=== Data excerpts ===

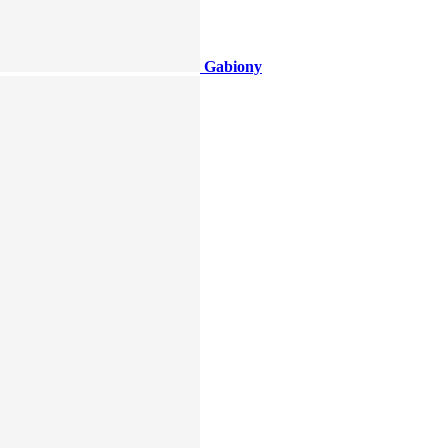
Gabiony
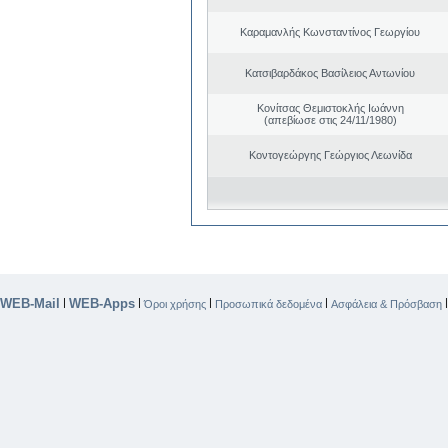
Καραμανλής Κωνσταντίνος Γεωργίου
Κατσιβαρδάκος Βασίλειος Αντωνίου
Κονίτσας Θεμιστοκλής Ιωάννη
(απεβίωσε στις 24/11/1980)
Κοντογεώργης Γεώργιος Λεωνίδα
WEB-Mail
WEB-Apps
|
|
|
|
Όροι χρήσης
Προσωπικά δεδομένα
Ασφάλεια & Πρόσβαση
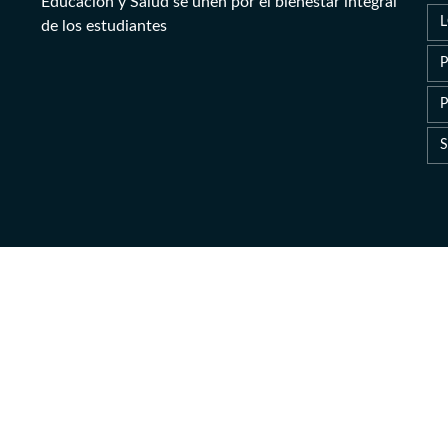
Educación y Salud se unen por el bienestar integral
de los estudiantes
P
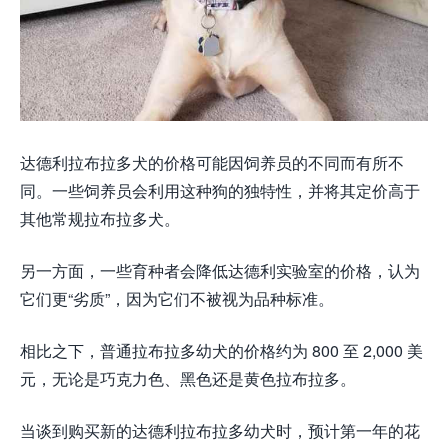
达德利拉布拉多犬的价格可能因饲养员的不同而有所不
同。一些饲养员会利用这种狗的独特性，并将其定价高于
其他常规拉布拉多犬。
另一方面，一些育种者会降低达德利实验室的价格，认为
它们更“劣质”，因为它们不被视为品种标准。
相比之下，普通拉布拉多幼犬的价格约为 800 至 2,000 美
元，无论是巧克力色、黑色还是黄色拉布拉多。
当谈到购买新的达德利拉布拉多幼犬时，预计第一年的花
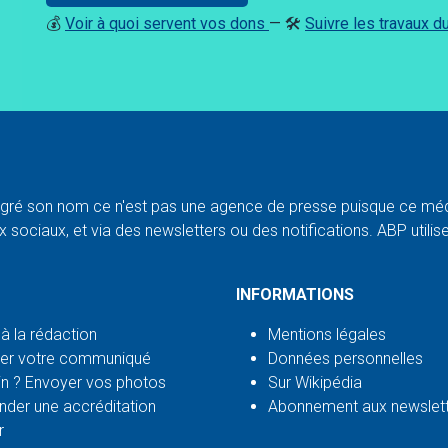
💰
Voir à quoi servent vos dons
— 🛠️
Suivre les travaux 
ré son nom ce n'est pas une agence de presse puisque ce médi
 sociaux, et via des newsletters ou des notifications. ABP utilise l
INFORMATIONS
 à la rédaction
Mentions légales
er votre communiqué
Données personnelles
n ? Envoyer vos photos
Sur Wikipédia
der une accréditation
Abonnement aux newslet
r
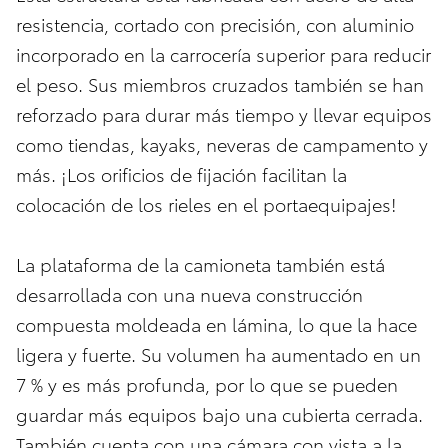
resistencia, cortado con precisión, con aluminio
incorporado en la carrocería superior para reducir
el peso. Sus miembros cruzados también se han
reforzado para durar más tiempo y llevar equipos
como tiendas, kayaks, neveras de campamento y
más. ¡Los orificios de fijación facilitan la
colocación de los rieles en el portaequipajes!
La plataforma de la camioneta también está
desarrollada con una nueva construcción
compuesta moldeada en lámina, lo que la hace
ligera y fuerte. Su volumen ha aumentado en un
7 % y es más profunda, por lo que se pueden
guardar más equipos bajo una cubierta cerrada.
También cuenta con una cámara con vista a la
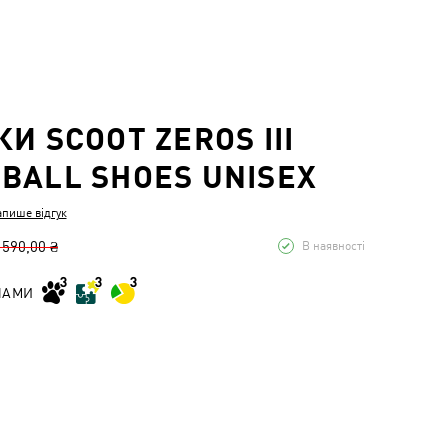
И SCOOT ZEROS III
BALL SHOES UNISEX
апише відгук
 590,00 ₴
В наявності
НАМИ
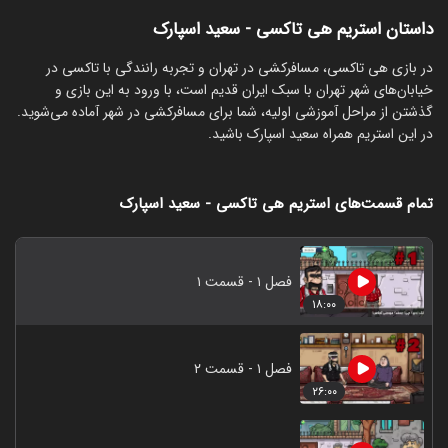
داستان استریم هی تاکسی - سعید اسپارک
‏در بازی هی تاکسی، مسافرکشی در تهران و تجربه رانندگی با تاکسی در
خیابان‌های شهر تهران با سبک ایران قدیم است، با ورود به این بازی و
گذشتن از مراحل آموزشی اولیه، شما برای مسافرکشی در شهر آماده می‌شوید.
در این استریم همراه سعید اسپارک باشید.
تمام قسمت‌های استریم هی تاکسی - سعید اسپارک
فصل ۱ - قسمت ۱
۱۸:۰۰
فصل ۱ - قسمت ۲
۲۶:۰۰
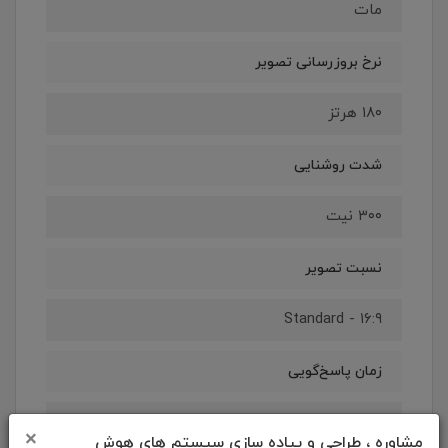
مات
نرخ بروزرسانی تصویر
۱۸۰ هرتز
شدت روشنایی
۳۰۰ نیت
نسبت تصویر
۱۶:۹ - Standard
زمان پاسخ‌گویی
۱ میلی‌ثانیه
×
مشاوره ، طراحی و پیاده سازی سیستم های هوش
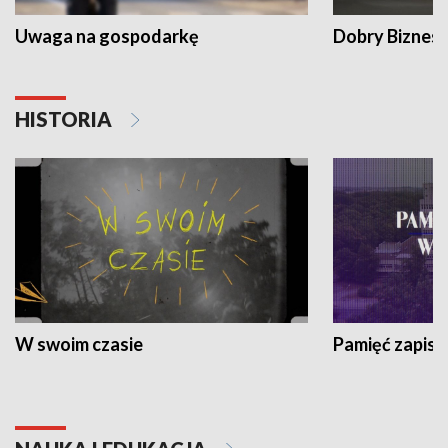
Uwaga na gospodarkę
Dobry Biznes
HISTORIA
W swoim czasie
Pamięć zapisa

===
=== Data excerpts ===

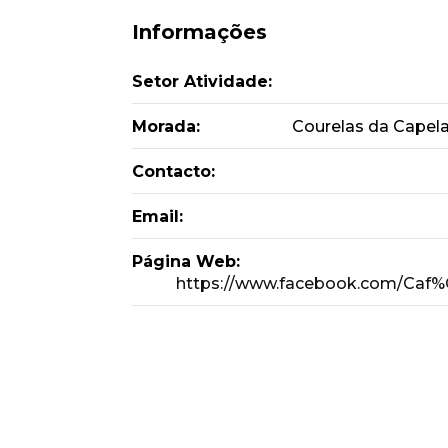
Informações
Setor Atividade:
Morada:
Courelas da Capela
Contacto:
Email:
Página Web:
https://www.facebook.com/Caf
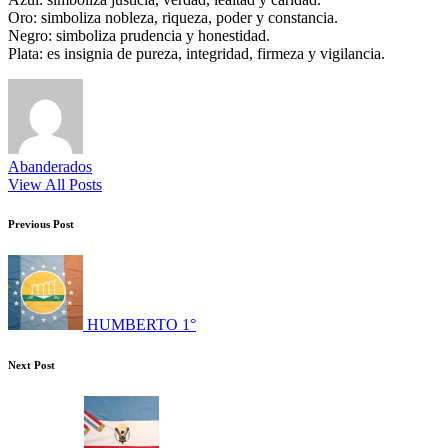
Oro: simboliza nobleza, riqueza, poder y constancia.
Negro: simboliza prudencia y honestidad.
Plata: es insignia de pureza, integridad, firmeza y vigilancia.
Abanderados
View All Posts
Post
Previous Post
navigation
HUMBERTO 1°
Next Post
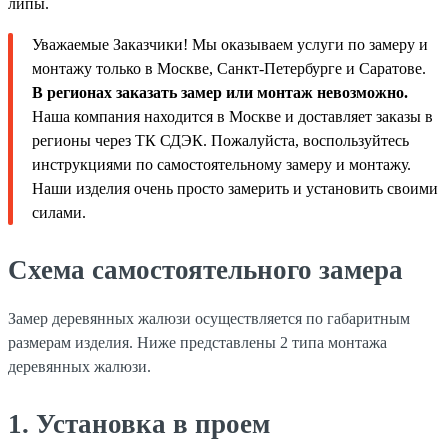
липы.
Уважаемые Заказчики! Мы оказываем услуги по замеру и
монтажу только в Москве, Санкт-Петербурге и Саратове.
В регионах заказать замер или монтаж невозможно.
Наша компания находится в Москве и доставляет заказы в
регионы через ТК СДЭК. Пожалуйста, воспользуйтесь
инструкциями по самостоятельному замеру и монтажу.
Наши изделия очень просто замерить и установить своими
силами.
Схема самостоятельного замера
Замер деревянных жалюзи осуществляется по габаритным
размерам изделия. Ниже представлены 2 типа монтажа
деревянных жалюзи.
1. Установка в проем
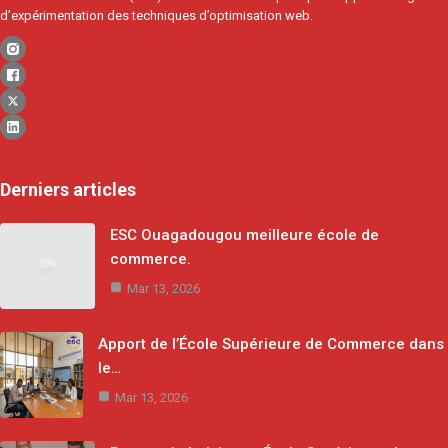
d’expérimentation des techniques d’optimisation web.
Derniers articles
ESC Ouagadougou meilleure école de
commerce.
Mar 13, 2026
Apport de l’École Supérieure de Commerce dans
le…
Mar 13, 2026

===

Assignment => Among the entries above, copy exactly the stretch from the line holding "۱۶:۹ - Standard" through the line holding "Pamięć zapisa", leaving out any pictures.

Result =>
۱۶:۹ - Standard
زمان پاسخ‌گویی
۱ میلی‌ثانیه
×
مشاوره ، طراحی و پیاده سازی سیستم های هوش
Uwaga na gospodarkę
Dobry Biznes
HISTORIA
W swoim czasie
Pamięć zapisa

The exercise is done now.